Conservative Christians and LGBTQ Americans Should Not Search for a Compromise August 4, 2018

Conservative Christians and LGBTQ Americans Should Not Search for a Compromise

Julie Rodgers is a Christian who’s had to deal with her fair share of bigotry as an out lesbian (who will be getting married next month). She’s also a former staffer of a group that promoted conversion therapy — it didn’t work — and has since written eloquently about the harm it causes.

So understand that she’s coming from a knowledgeable place when she addresses the question of how conservative Christians and LGBTQ people can find a way to coexist. Very few people have a foot in both communities like she does.

That said, her recent essay in the Washington Post leans too heavily on compromise and not nearly enough on the reality of the situation.

She sets the scene giving both sides the benefit of the doubt:

… In private conversations with conservative Christians and with LGBTQ people, people from both groups usually say they would like to live in a country where all citizens are free to worship according to their conscience and where all citizens are protected from discrimination. If we want to live in a society that offers maximum freedom to as many people as possible, each side will have to give a little.

So far, so good. Rodgers also says there needs to be trust between the two groups (which she admits is lacking right now) and says one side needs to take the first step:

Practically, this means photographers, bakers and tailors would agree to offer services to LGBTQ people, knowing their churches are still free to enforce policies that align with their convictions. It also means LGBTQ people wouldn’t go after the tax-exempt status of Christian institutions that hire according to their beliefs, even when they have policies that insist community members hold theologically traditional views of marriage. And when possible, LGBTQ people would try to respect conservative business owners by seeking out vendors who fully support them. We can coexist in ways that honor and respect those who are different from us, but we can’t do it if we always look for opportunities to provoke and offend.

This is where I lose her. (And only partly because of the straw man that anyone’s going after “the tax-exempt status of Christian institutions.” Churches have the right to preach bigotry. No one’s forcing pastors to perform marriages against their will.)

To be sure, Rodgers says Christians should be the ones taking that first step, and that no resolution will make everybody happy, so both sides have to give something.

But trying to appease both sides is a problem when one side did nothing wrong.

Consider what same-sex couples are requesting: The right to be treated the same way as straight couples. The ability to buy the same products as straight couples. The chance to be seen as humans instead of monsters.
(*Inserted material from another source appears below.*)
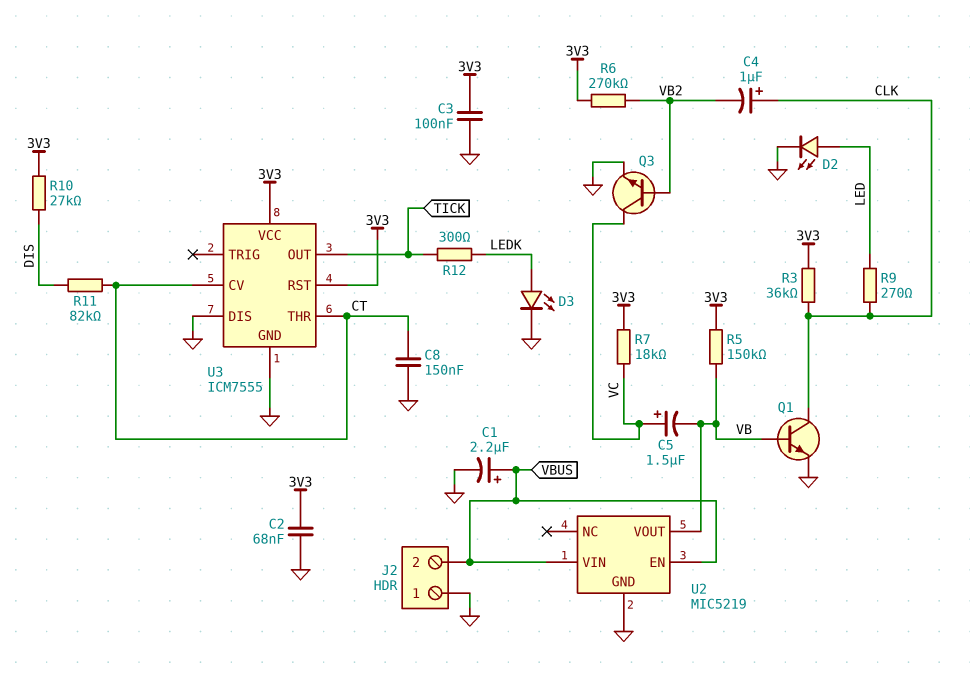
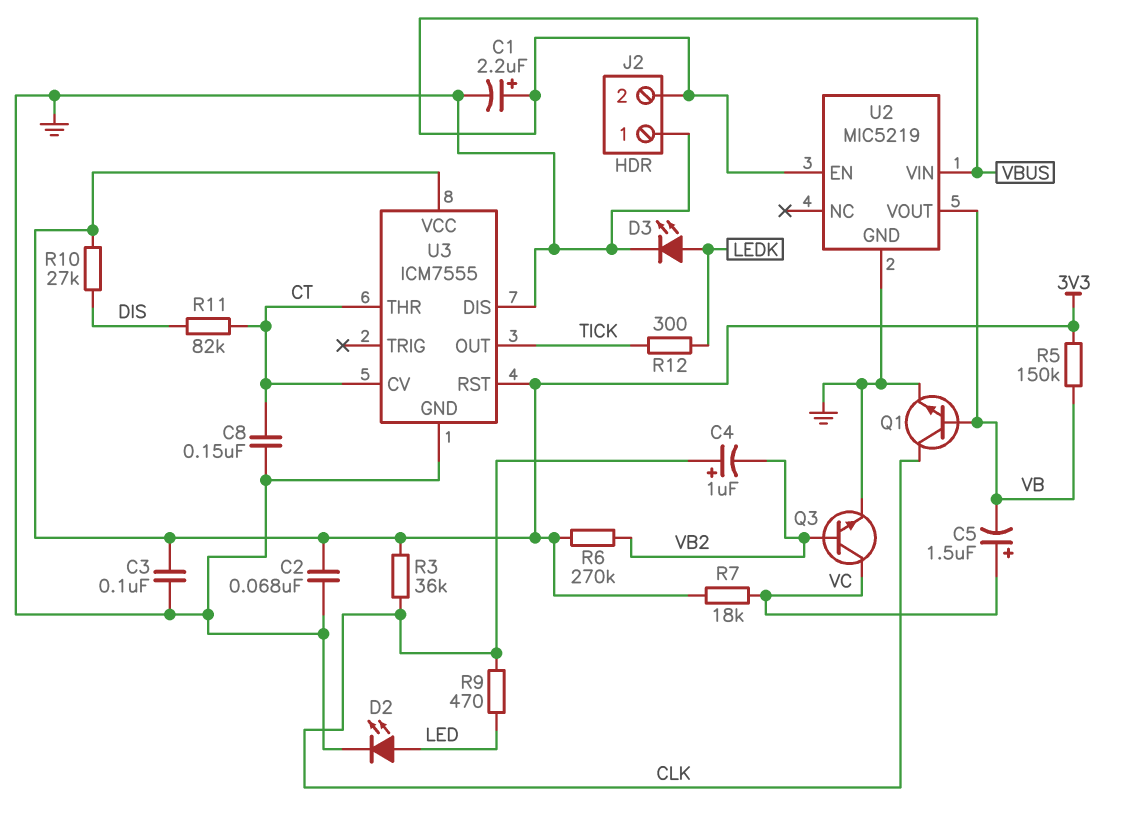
R9: 270 (CLK, LED) -> 470 (CLK, LED)

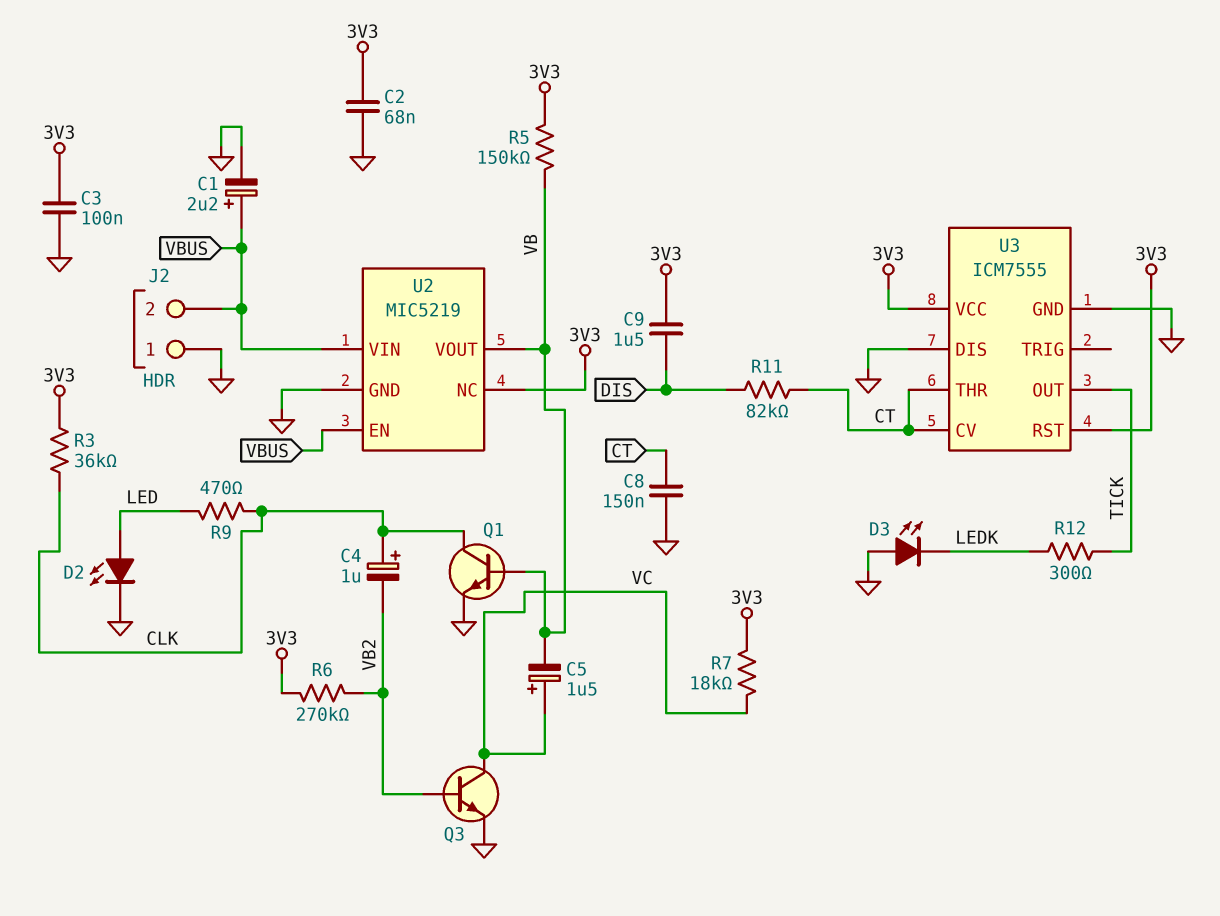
C9: none -> 1.5uF (3V3, DIS)
D3: LED (A LEDK, K GND) -> LED (A GND, K LEDK)
R10: 27k (3V3, DIS) -> none
U2 pin NC: none -> 3V3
What do conservative Christians want? The ability to discriminate. And they do it by pretending that selling a cake to a gay couple makes them an integral part of a wedding they would never be invited to in the first place.

These aren’t two sides of the same coin. They’re different currencies. One group is operating in bad faith — literally — while the other just wants to buy a goddamn cake.

Gay people shouldn’t have to go to another shop while bigoted Christian business owners get to make money in peace. We need to know who those owners are, make sure everyone is away of their bigotry, and shame them out of business for good. They deserve it. And if they don’t treat their customers with basic respect, then no one should feel bad for them when they get sued.

That’s not anti-Christian. That’s anti-hate. Most Christian business owners know the difference. Where they go to church is irrelevant. No one’s asking them to change their beliefs.

We would never ask people fighting for racial equality to seek out businesses that serve everybody while stores with “No Blacks Allowed” signs get to operate without a problem.

We are not going to Kumbaya our way out of faith-based bigotry. To pretend otherwise is completely naive.

We’re not going to find a compromise. The best solution is for decent people to make it clear that they will never belong to a church that promotes discrimination and they will never give money to a business that condones it — to the point where the conservative Christians have no choice but to adapt or lose everything.

They’ve done it before. They’ll do it again. Eventually. When they have no other choice.

As one commenter said, “If an elephant is stepping on the neck of a mouse, you do not ask the mouse to compromise a little. You tell the elephant to get off.”

Rodgers knows all this. Her argument is basically that there’s a stalemate right now, and the status quo isn’t working for anyone, so someone needs to make a move.

I think she has that wrong. It’s not a zero-sum game at all because conservative Christians are losing. LGBTQ Americans are speaking up, allies are joining them, other Christians are leaving conservative churches over this issue, and the conservatives are correctly being perceived as the bad guys.

Just because a few Christian business owners are taken to court doesn’t mean everyone else needs to accommodate their imaginary Jesus-given right to bigot.